━━ DOCUMENT EXCERPT ━━

One Reason It Feels Like Our Nation is Unraveling

photo-1591035897819-f4bdf739f446It was the first SNL after the 9/11 attacks. It started on a somber tone. How would a show, which was live from New York and built on satire on humor—respond in the midst of a national tragedy.

Lorne Michaels asked the million dollar question to Mayor Giuliani. “Can we be funny?”

And Giuliani’s humorous response, “why start now”, seemed to give the nation permission to laugh again. We understood the powerful role that laughter has in our healing. I don’t know if President Bush watched SNL but if he did I wonder if he let out a huge sigh of relief when in October of 2001, Will Ferrell revived his Bush impersonation with a good ol’ Texas message to Osama bin Laden.

It was still satire. It was still poking fun at President Bush. But it was lovable. It was tasteful. And it was healing.

Fast forward to 2021 and we aren’t laughing any more. I’ve not seen an episode of SNL in years. But I’ll occasionally watch a late show or delve into other avenues of comedy. And from my view of things, we’ve lost our ability to laugh. There are many buttons we now refuse to push. Our comedy is just as polarized as our nation. Satire has become one-sided. And it’s killing us.

I’m not advocating for a return to cynical laughter. That’s the type of laughter that the Preacher of Ecclesiastes called madness. Scoffing and mocking isn’t going to help us return to anything remotely beneficial to us or pleasing to God. But there is a hopeful laughter that is only borne out of the gospel that I believe has been lost.

━━━

• [INSTRUCTIONS]:
1 - Reproduce the stretch from "And Giuliani’s humorous" through "it’s killing us." in the essay on comedy and national division, word for word.
2 - Continue the essay on comedy and national division from its final sentence.
The lines after this point aren't needed.

━━ SOURCE MATERIAL ━━

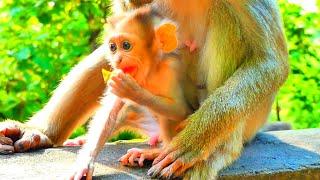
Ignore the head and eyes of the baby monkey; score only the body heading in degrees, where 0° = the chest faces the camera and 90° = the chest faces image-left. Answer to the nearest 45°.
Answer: approximately 45°

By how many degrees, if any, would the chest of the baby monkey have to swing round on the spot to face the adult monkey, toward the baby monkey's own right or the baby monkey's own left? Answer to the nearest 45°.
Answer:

━━━

• [RESPONSES TO THE TASKS]:
1 -
And Giuliani’s humorous response, “why start now”, seemed to give the nation permission to laugh again. We understood the powerful role that laughter has in our healing. I don’t know if President Bush watched SNL but if he did I wonder if he let out a huge sigh of relief when in October of 2001, Will Ferrell revived his Bush impersonation with a good ol’ Texas message to Osama bin Laden.

It was still satire. It was still poking fun at President Bush. But it was lovable. It was tasteful. And it was healing.

Fast forward to 2021 and we aren’t laughing any more. I’ve not seen an episode of SNL in years. But I’ll occasionally watch a late show or delve into other avenues of comedy. And from my view of things, we’ve lost our ability to laugh. There are many buttons we now refuse to push. Our comedy is just as polarized as our nation. Satire has become one-sided. And it’s killing us.

2 -
I think Edwin Friedman is insightful here. Speaking of “chronically anxious families” he says “lacking the capacity to be playful, their perspective is narrow.” That could easily describe us as a nation. We aren’t able to play anymore and because of this our perspective has narrowed. Friedman continues:

Indeed, in any family or organization, seriousness is so commonly an attribute of the most anxious (read ‘difficult’) members that they can quite appropriately be considered to be functioning out of a reptilian regression. Broadening the perspective, the relationship between anxiety and seriousness is so predictable that the absence of playfulness in any institution is almost always a clue to the degree of its emotional regression. (Friedman, 71)

I would contend that the church—with our resurrection hope—is in a unique position to provide this playfulness. Yes, there is a need for blood-earnestness when it comes to the gospel. There is certainly a type of joviality in the face of anguish which is not only unhelpful but actively harmful. However, there is a corresponding consequence to always being serious. It can mute the realities of the gospel.

I believe Jay Stringer is correct in his observation that “someone who knows vulnerability is someone not afraid to dance.” (Stringer, 198) The gospel should inspire dancing. Because it calls us into a vulnerability that is met with eternal acceptance. This is part of our resurrection hope. We will see Him as He is. And we’ll dance.

We need that glimpse of heaven in the here and now. For the sake of our communities we must not mistake seriousness of attitude with actual change. There is a way in which we can pursue real change with a playfulness that would cause the dour among us to accuse us of being a “glutton, a drunkard, and a friend of tax collectors”. You don’t get that reputation by being hopelessly serious.

Maybe we should Make America Joke Again. Is it possible that such a playfulness met with a blood-earnest gospel could actually create real lasting change? Could we somehow tackle the atrocities in our nation with a cheerfulness birthed from gospel hope? I think we can. I believe we must.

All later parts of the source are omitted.